Sending logical volumes (partitions) to VMs

Consider this scenario, I have a 2TB hard drive which I create two logical volumes on, split 50/50.

I can now send these volumes to separate VMs and access them, how safe is this?

My understanding is that Qubes OS is already doing this, is it equally safe if I do it myself? What can a VM access if it’s sent a partition/logical volume? Can it read directly from the entire device to get data across VMs?

1 Like

One thing to watch out for is that if you let a VM write to a dom0 block device (in this case, the additional logical volume), the VM-controlled, potentially malicious data now stored on that block device must not be parsed in dom0. By default, udev would scan any block devices’s data for filesystems etc., so for the normal logical volumes managed by the lvm_thin Qubes OS storage driver (whose names all begin with vm-) there are some udev rules in /usr/lib/udev/rules.d/ that prevent them from being scanned:

To replicate this, you’ll probably want to give your additional logical volumes names that start with vm- too. Assuming that they’re on a separate LVM pool anyway (one that’s not used by the lvm_thin Qubes OS storage driver) I think that prefix should not conflict with anything.

No.

4 Likes

Hey, thanks. This is exactly the type of information I was looking for. For clarity’s sake, do I only have to prepend vm- to the name argument when creating a volume using lvcreate for this to apply?

2 Likes

Yes that should do it (but I haven’t tested this)

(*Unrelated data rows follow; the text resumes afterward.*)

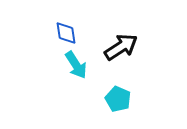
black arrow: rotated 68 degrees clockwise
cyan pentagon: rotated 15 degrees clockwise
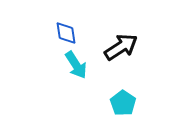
cyan pentagon: moved 5 px right, 4 px down; rotated 10 degrees clockwise
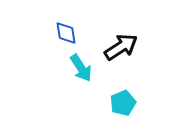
cyan arrow: moved 5 px right, 3 px down
cyan pentagon: rotated 15 degrees clockwise
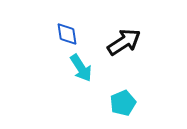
blue diamond: moved 1 px right, 1 px down
black arrow: moved 3 px right, 5 px up
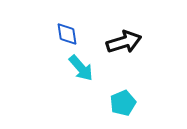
black arrow: rotated 16 degrees clockwise
cyan arrow: rotated 8 degrees counterclockwise
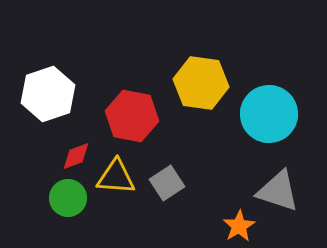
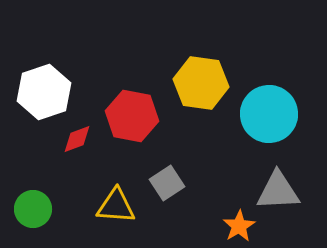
white hexagon: moved 4 px left, 2 px up
red diamond: moved 1 px right, 17 px up
yellow triangle: moved 29 px down
gray triangle: rotated 21 degrees counterclockwise
green circle: moved 35 px left, 11 px down
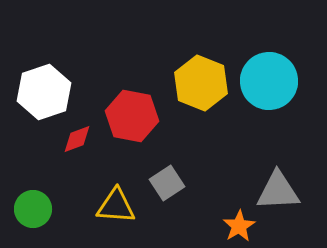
yellow hexagon: rotated 14 degrees clockwise
cyan circle: moved 33 px up
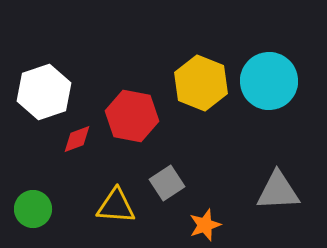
orange star: moved 34 px left, 1 px up; rotated 12 degrees clockwise
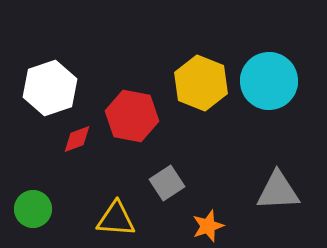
white hexagon: moved 6 px right, 4 px up
yellow triangle: moved 13 px down
orange star: moved 3 px right, 1 px down
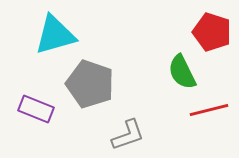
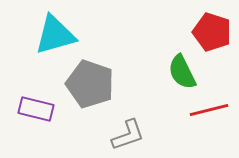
purple rectangle: rotated 8 degrees counterclockwise
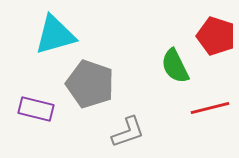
red pentagon: moved 4 px right, 4 px down
green semicircle: moved 7 px left, 6 px up
red line: moved 1 px right, 2 px up
gray L-shape: moved 3 px up
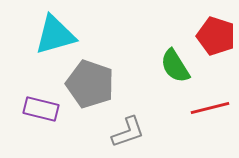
green semicircle: rotated 6 degrees counterclockwise
purple rectangle: moved 5 px right
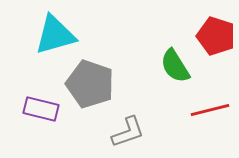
red line: moved 2 px down
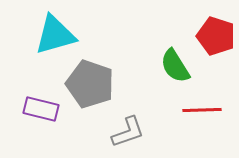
red line: moved 8 px left; rotated 12 degrees clockwise
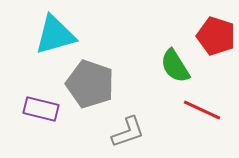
red line: rotated 27 degrees clockwise
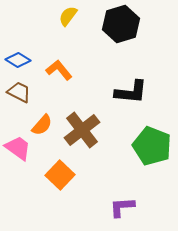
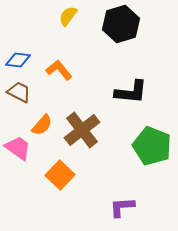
blue diamond: rotated 25 degrees counterclockwise
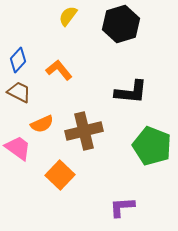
blue diamond: rotated 55 degrees counterclockwise
orange semicircle: moved 1 px up; rotated 25 degrees clockwise
brown cross: moved 2 px right, 1 px down; rotated 24 degrees clockwise
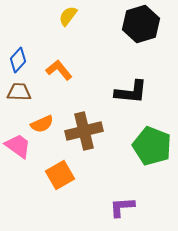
black hexagon: moved 20 px right
brown trapezoid: rotated 25 degrees counterclockwise
pink trapezoid: moved 2 px up
orange square: rotated 16 degrees clockwise
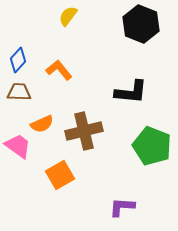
black hexagon: rotated 21 degrees counterclockwise
purple L-shape: rotated 8 degrees clockwise
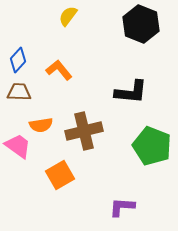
orange semicircle: moved 1 px left, 1 px down; rotated 15 degrees clockwise
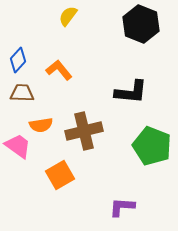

This feels very important due to the Dom0 risk. @Demi , as the author of that file, would you like to add your thoughts?

If you start the names with vm-, it ought to be just as safe as what Qubes OS does internally. Be sure to never mount the volumes in dom0 or run fsck on them. Creating a snapshot should be fine, so long as the new volume has a name that also begins with vm-.

I say “ought to” and “should” because I haven’t actually tested this.